I'm trying to implement DDPG in CNTK and came across the following code (using Tensorflow) to create the critic network:
state_input = tf.placeholder("float",[None,state_dim])
action_input = tf.placeholder("float",[None,action_dim])
W1 = self.variable([state_dim,layer1_size],state_dim)
b1 = self.variable([layer1_size],state_dim)
W2 = self.variable([layer1_size,layer2_size],layer1_size+action_dim)
W2_action = self.variable([action_dim,layer2_size],layer1_size+action_dim)
b2 = self.variable([layer2_size],layer1_size+action_dim)
W3 = tf.Variable(tf.random_uniform([layer2_size,1],-3e-3,3e-3))
b3 = tf.Variable(tf.random_uniform([1],-3e-3,3e-3))
layer1 = tf.nn.relu(tf.matmul(state_input,W1) + b1)
layer2 = tf.nn.relu(tf.matmul(layer1,W2) + tf.matmul(action_input,W2_action) + b2)
q_value_output = tf.identity(tf.matmul(layer2,W3) + b3)
where self.variable is defined as:
def variable(self,shape,f):
return tf.Variable(tf.random_uniform(shape,-1/math.sqrt(f),1/math.sqrt(f)))
Ignoring the random initialization (I just want the structure) , I tried the following:
state_in = cntk.input(state_dim, dtype=np.float32)
action_in = cntk.input_variable(action_dim, dtype=np.float32)
W1 = cntk.parameter(shape=(state_dim, layer1_size))
b1 = cntk.parameter(shape=(layer1_size))
W2 = cntk.parameter(shape=(layer1_size, layer2_size))
W2a = cntk.parameter(shape=(action_dim, layer2_size))
b2 = cntk.parameter(shape=(layer2_size))
W3 = cntk.parameter(shape=(layer2_size, 1))
b3 = cntk.parameter(shape=(1))
l1 = cntk.relu(cntk.times(state_in, W1) + b1)
l2 = cntk.relu(cntk.times(l1, W2) + cntk.times(action_in, W2a) + b2)
Q = cntk.times(l2, W3) + b3
But, the initialization of layer2 failed with the following error (snippet):
RuntimeError: Operation 'Plus': Operand 'Output('Times24_Output_0', [#, *], [300])' has dynamic axes, that do not match the dynamic axes '[#]' of the other operands.
I would like to know what I'm doing wrong and how to accurately recreate the same model.
The reason is that you have define state_in
as cntk.input
and action_in
as cntk.input_variable
which by default have slightly different types: cntk.input
by default creates a variable that cannot be bound to sequence data, while cntk.input_variable
by default creates a variable that must be bound to sequence data (N.B. input_variable
is deprecated and some IDEs like PyCharm will show this with a strikethrough, please use cntk.input() or cntk.sequence.input()).

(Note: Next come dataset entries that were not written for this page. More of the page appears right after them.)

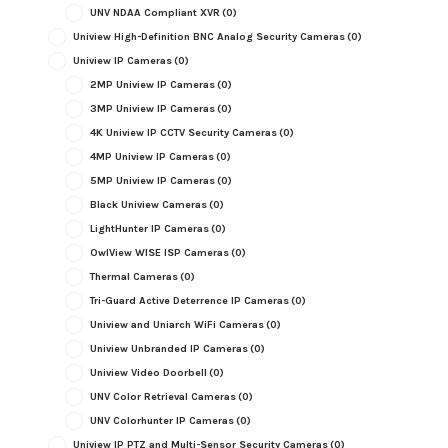
UNV NDAA Compliant XVR
(0)
Uniview High-Definition BNC Analog Security Cameras
(0)
Uniview IP Cameras
(0)
2MP Uniview IP Cameras
(0)
3MP Uniview IP Cameras
(0)
4K Uniview IP CCTV Security Cameras
(0)
4MP Uniview IP Cameras
(0)
5MP Uniview IP Cameras
(0)
Black Uniview Cameras
(0)
LightHunter IP Cameras
(0)
OwlView WISE ISP Cameras
(0)
Thermal Cameras
(0)
Tri-Guard Active Deterrence IP Cameras
(0)
Uniview and Uniarch WiFi Cameras
(0)
Uniview Unbranded IP Cameras
(0)
Uniview Video Doorbell
(0)
UNV Color Retrieval Cameras
(0)
UNV Colorhunter IP Cameras
(0)
Uniview IP PTZ and Multi-Sensor Security Cameras
(0)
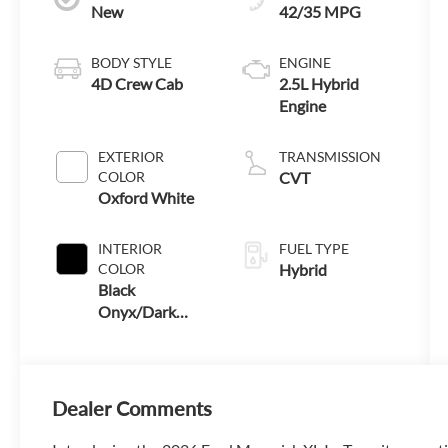
New
42/35 MPG
BODY STYLE
ENGINE
4D Crew Cab
2.5L Hybrid
Engine
EXTERIOR
TRANSMISSION
COLOR
CVT
Oxford White
INTERIOR
FUEL TYPE
COLOR
Hybrid
Black
Onyx/Dark
Slate
Dealer Comments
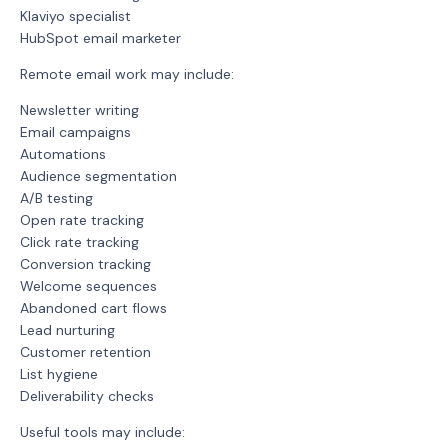
Klaviyo specialist
HubSpot email marketer
Remote email work may include:
Newsletter writing
Email campaigns
Automations
Audience segmentation
A/B testing
Open rate tracking
Click rate tracking
Conversion tracking
Welcome sequences
Abandoned cart flows
Lead nurturing
Customer retention
List hygiene
Deliverability checks
Useful tools may include:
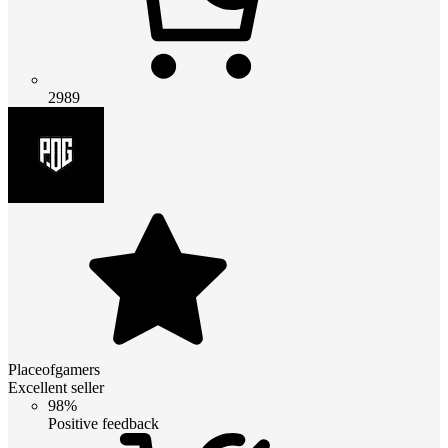
2989
Placeofgamers
Excellent seller
98%
Positive feedback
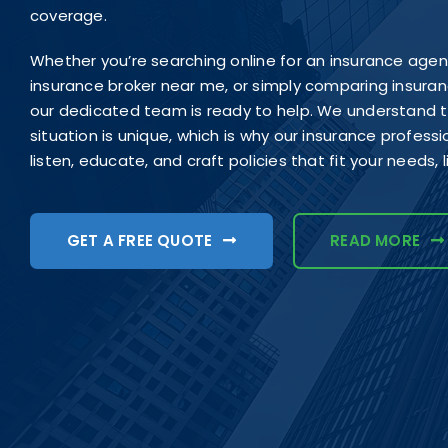
coverage.
Whether you’re searching online for an insurance age
insurance broker near me, or simply comparing insur
our dedicated team is ready to help. We understand th
situation is unique, which is why our insurance profess
listen, educate, and craft policies that fit your needs, 
GET A FREE QUOTE
READ MORE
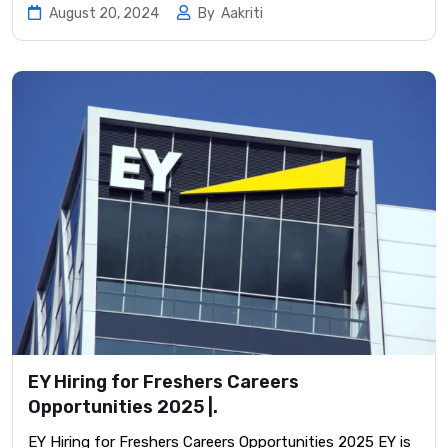
August 20, 2024
By
Aakriti
EY Hiring for Freshers Careers
Opportunities 2025 |.
EY Hiring for Freshers Careers Opportunities 2025 EY is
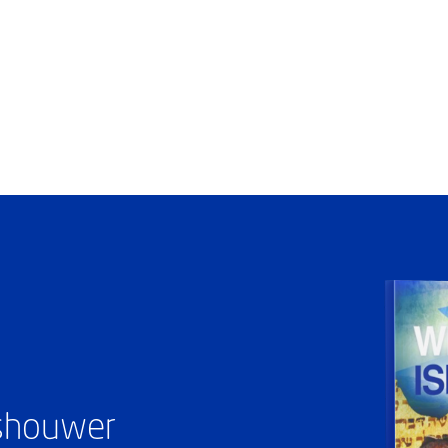
ashouwer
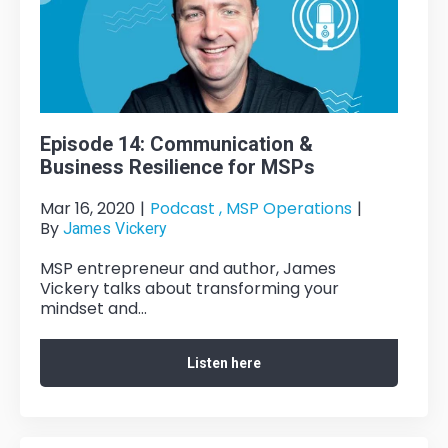
Episode 14: Communication &
Business Resilience for MSPs
Mar 16, 2020
|
Podcast ,
MSP Operations
|
By
James Vickery
MSP entrepreneur and author, James
Vickery talks about transforming your
mindset and...
Listen here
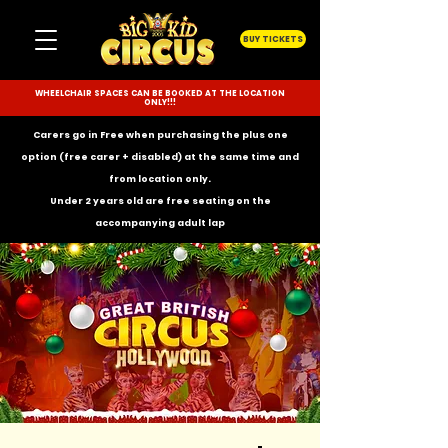
BUY TICKETS
WHEELCHAIR SPACES CAN BE BOOKED AT THE LOCATION
ONLY!!!
Carers go in Free when purchasing the plus one
option (free carer + disabled) at the same time and
from location only.
Under 2 years old are free seating on the
accompanying
adult lap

The error says that the plus operation cannot add cntk.times(l1, W2)
which has dynamic axes [#] (meaning the minibatch dimension) with cntk.times(action_in, W2a)
which has dynamic axes [#, *] (meaning the minibatch and sequence dimension).
The simplest fix is to declare
action_in = cntk.input(action_dim, dtype=np.float32)
which makes the rest of the operations typecheck.